» **Exercises**
• a. In the forum thread on limits, rewrite the paragraph beginning "For the 2nd one, looking at your working" as a short numbered list of steps that keeps its main facts.
• b. In one to three sentences, explain why the reply in the forum thread on limits says the first limit equals −95.
• c. Write the next part of the forum thread on limits, continuing from its last line.

» **Document excerpt**
========

How to approach problems on limits

[helpm3pl3ase]

lim f(5 + h) − f(5)/h
h→0

given that f(5) = 4 and f  (5) = −95.

Iam not really sure how to approach this problem. I know its in 0/0 form so you can use L'hosp rules.


For another question Iam asked to find the equation for the tangent line of

xy 3 + y − 23 = x

where y = 2.

is this a related rates problem?? Did I approach this right:

(x)(3y^2 dy/dx) + (y^3)(1) + 1 dy/dx = 1
= 3y^2 dy/dx + 1 dy/dx = 1 - y^3
= (dy/dx) 3y^2x + 1) = 1 - y^3
dy/dx = (1-y^3)/(3y^2x + 1)

then x = 3 from original equation.
dy/dx = -7/12(3)+1
= -7/37

then

Tangent line = y = mx + b
y = -7/37(3) + 2??

Thanks for your help

 

[helpm3pl3ase]

anyone?

 

[Gib Z]

Calm down, calm down..ill help...

We'll I am working on the assumption that you f space (5) meant gradient at x=5?
Ok, We'll if you noticed, what your equation is describing is Differentiation by First Principles. In this case, rather than x, it used a specific case, x=5.
Since we know the gradient is -95 already, that is the solution to the equation.

For the 2nd one, looking at your working I'm thinking that's a y^3, not y space 3...well you just take all terms to one side, you get $$x(y^3-1) + (y-23) = 0$$. We can then get x alone, $$x=\frac {23-y}{y^3-1}$$ We then take the derivative, by the quotient rule. we get the equation of the derivative is
$$x=-\frac{(y^3-1)+(3y^2)(23-y)}{(y^3-1)^2}$$.

========

» **Data for review**

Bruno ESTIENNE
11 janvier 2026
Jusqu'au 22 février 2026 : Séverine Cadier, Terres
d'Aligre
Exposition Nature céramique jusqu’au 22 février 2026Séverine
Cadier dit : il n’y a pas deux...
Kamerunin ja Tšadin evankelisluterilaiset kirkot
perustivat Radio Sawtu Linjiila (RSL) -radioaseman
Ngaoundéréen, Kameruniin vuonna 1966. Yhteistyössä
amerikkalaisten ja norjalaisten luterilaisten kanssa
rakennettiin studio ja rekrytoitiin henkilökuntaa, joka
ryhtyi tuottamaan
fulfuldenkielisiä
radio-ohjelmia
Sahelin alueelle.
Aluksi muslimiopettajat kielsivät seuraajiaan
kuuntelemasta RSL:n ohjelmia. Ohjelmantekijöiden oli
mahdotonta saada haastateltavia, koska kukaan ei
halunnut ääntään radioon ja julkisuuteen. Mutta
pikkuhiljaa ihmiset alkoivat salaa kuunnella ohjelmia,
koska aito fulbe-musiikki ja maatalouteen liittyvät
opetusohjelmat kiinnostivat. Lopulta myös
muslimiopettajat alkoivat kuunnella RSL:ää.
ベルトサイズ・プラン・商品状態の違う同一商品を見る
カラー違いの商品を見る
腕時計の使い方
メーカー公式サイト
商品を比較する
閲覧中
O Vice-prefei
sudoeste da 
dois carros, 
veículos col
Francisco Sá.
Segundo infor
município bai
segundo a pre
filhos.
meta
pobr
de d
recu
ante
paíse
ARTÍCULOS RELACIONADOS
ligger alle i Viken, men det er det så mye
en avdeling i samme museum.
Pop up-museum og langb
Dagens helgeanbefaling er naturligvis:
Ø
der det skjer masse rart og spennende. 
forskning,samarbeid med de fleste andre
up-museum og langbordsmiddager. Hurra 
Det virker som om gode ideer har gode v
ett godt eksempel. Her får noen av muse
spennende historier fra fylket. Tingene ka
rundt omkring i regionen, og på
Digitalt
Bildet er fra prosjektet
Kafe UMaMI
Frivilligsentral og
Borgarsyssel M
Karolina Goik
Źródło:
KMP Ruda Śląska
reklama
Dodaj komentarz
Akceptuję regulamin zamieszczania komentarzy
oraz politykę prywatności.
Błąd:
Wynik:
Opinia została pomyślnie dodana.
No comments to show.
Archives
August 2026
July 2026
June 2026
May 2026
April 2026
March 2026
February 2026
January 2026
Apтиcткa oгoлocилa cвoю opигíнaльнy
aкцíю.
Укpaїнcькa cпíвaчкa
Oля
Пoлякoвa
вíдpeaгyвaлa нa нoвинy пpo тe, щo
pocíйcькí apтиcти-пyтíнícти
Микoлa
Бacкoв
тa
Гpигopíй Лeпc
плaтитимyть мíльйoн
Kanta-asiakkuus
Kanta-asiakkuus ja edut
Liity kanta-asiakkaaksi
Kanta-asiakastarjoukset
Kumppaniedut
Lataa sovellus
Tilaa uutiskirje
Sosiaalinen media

========

» **Answers provided**
• a.
1. Read "y space 3" as y^3, based on the poster's working.
2. Move all terms to one side to get x(y^3 − 1) + (y − 23) = 0.
3. Isolate x to get x = (23 − y)/(y^3 − 1).
4. Differentiate with the quotient rule. This gives the derivative −[(y^3 − 1) + (3y^2)(23 − y)]/(y^3 − 1)^2.

• b. The reply says the limit expression is differentiation by first principles, applied at the specific point x = 5 instead of a general x. The gradient at x = 5 is already given as −95, so that value is the solution.

• c.
With our previous equation, $$x=\frac {23-y}{y^3-1}$$, we then just sub in y=2, because that's when we want the tangent. we get x=3.

So the tangent passes though (3,2), and, by subbing in y=2 in our derivative, we get the gradient at (3,2) is -37/7 (which is notice is the reciprocal of the value you got). Since y=mx + b we have the gradient of the tangent line is y= (-37/7)x + b. This has to satisfy y=2 and x=3. Therefore we get b = 17 + 6/7.

So my solution for the equation of the tangent line would be : $$y=-\frac{37}{7}x+ 17\frac{6}{7}$$

Edit: I just checked my answer on a graphical calculator, looks like i screwed this up badly. Just go through my general method and insturctions, not the specific workings, I think i stuffed up a reciprocal or negative sign...O and btw it looks like my program has gone utterly stupid, it tells me the gradient at that point is zero...eep just Go through my method..